== ASSIGNMENT ==
Copy out the listing below with "pose line" changed to "position line" and every other word left as it is. Don't include the pictures.

[DATA — start]

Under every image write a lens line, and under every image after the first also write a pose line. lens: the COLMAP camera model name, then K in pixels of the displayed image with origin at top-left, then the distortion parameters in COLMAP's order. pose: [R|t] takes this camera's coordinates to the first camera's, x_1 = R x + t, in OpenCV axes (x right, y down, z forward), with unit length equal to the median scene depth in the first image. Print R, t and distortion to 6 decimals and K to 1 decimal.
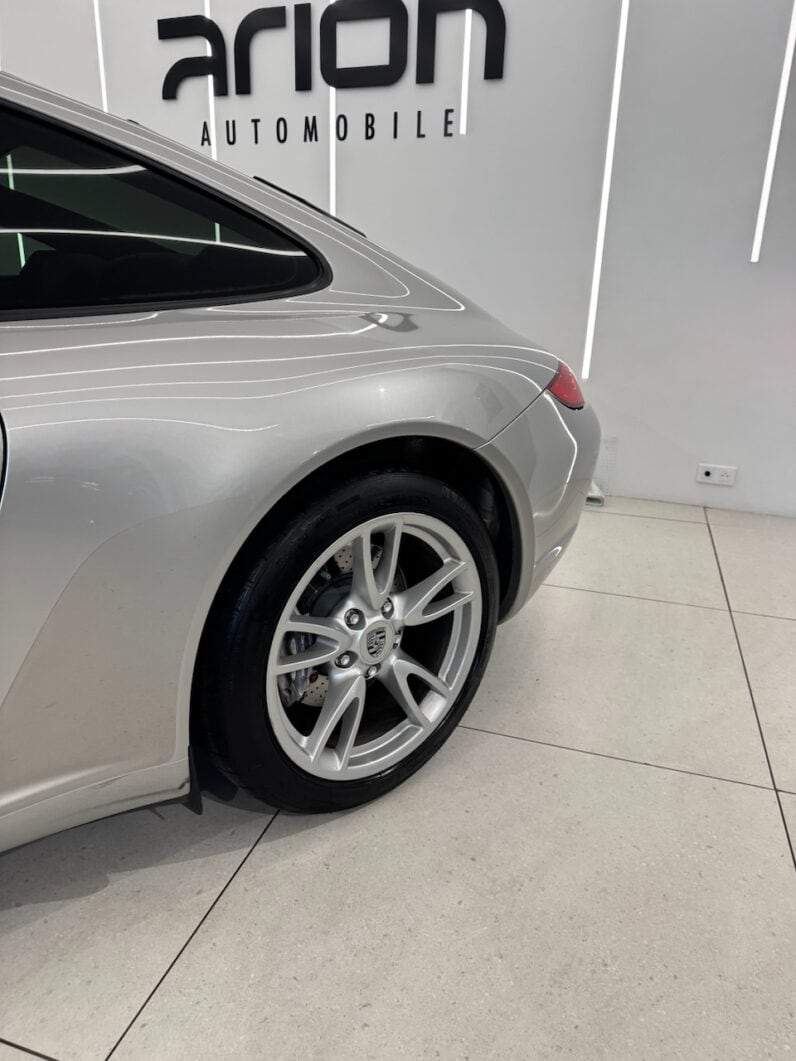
lens RADIAL K [[746.8, 0, 398.0], [0, 746.8, 530.5], [0, 0, 1]] dist [0.079065, -0.102948]
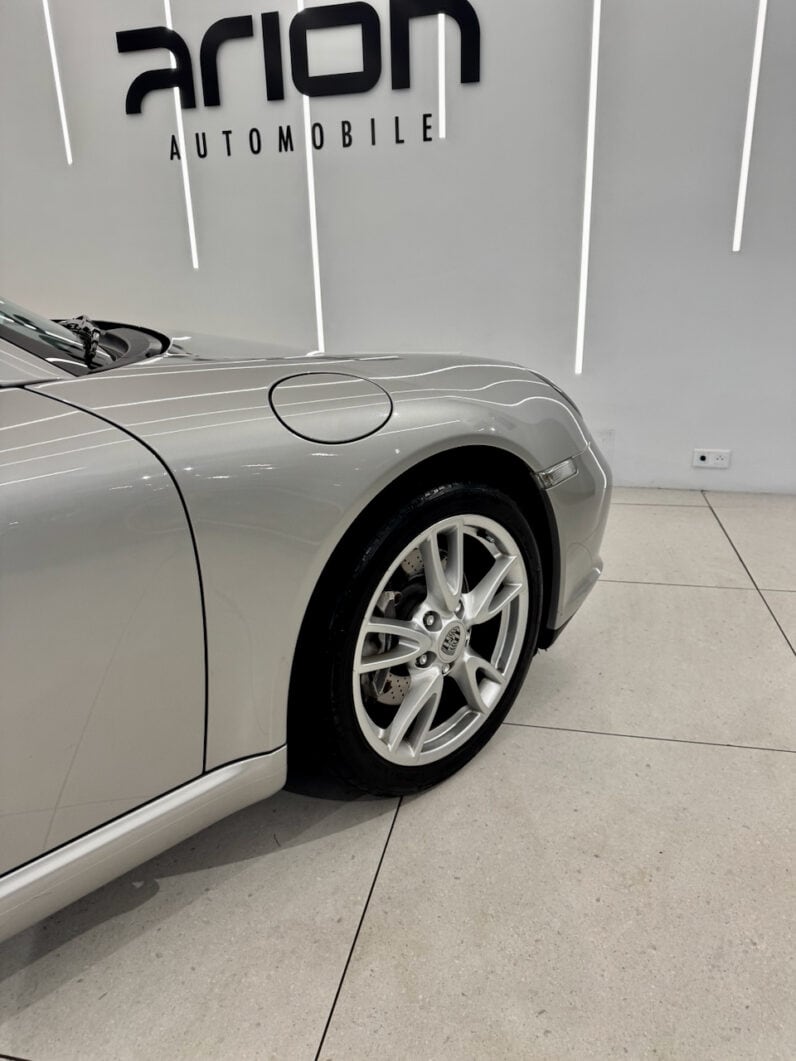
lens RADIAL K [[755.4, 0, 405.6], [0, 755.4, 529.9], [0, 0, 1]] dist [0.059103, -0.068860]
pose [[0.993998, -0.078064, 0.076648, -0.080681], [0.078602, 0.996898, -0.004029, -0.005818], [-0.076095, 0.010029, 0.997050, 0.000470]]
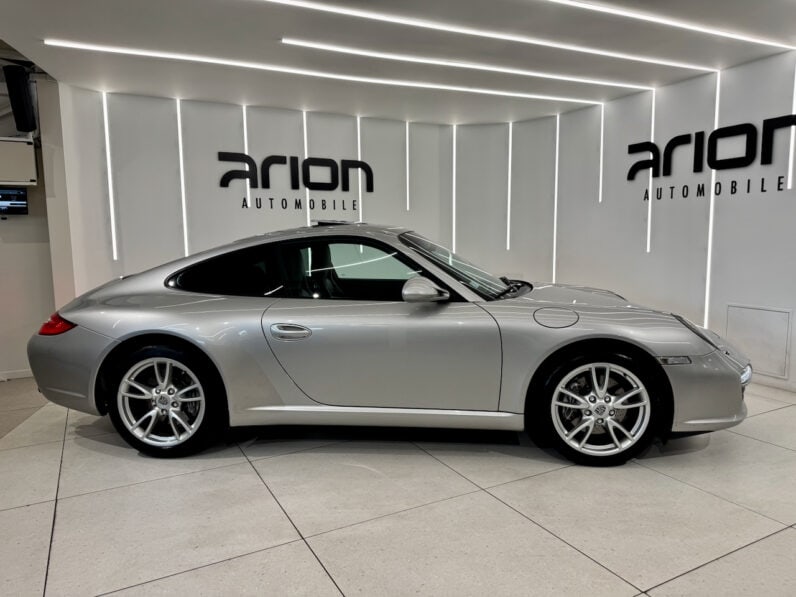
lens RADIAL K [[566.7, 0, 395.4], [0, 566.7, 299.2], [0, 0, 1]] dist [0.059103, -0.068860]
pose [[0.712816, 0.047331, -0.699752, 0.373326], [-0.198474, 0.970550, -0.136531, 0.077956], [0.672682, 0.236204, 0.701218, -0.462764]]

[DATA — finish]

== WRITTEN RESPONSE ==
Under every image write a lens line, and under every image after the first also write a position line. lens: the COLMAP camera model name, then K in pixels of the displayed image with origin at top-left, then the distortion parameters in COLMAP's order. pose: [R|t] takes this camera's coordinates to the first camera's, x_1 = R x + t, in OpenCV axes (x right, y down, z forward), with unit length equal to the median scene depth in the first image. Print R, t and distortion to 6 decimals and K to 1 decimal.
lens RADIAL K [[746.8, 0, 398.0], [0, 746.8, 530.5], [0, 0, 1]] dist [0.079065, -0.102948]
lens RADIAL K [[755.4, 0, 405.6], [0, 755.4, 529.9], [0, 0, 1]] dist [0.059103, -0.068860]
pose [[0.993998, -0.078064, 0.076648, -0.080681], [0.078602, 0.996898, -0.004029, -0.005818], [-0.076095, 0.010029, 0.997050, 0.000470]]
lens RADIAL K [[566.7, 0, 395.4], [0, 566.7, 299.2], [0, 0, 1]] dist [0.059103, -0.068860]
pose [[0.712816, 0.047331, -0.699752, 0.373326], [-0.198474, 0.970550, -0.136531, 0.077956], [0.672682, 0.236204, 0.701218, -0.462764]]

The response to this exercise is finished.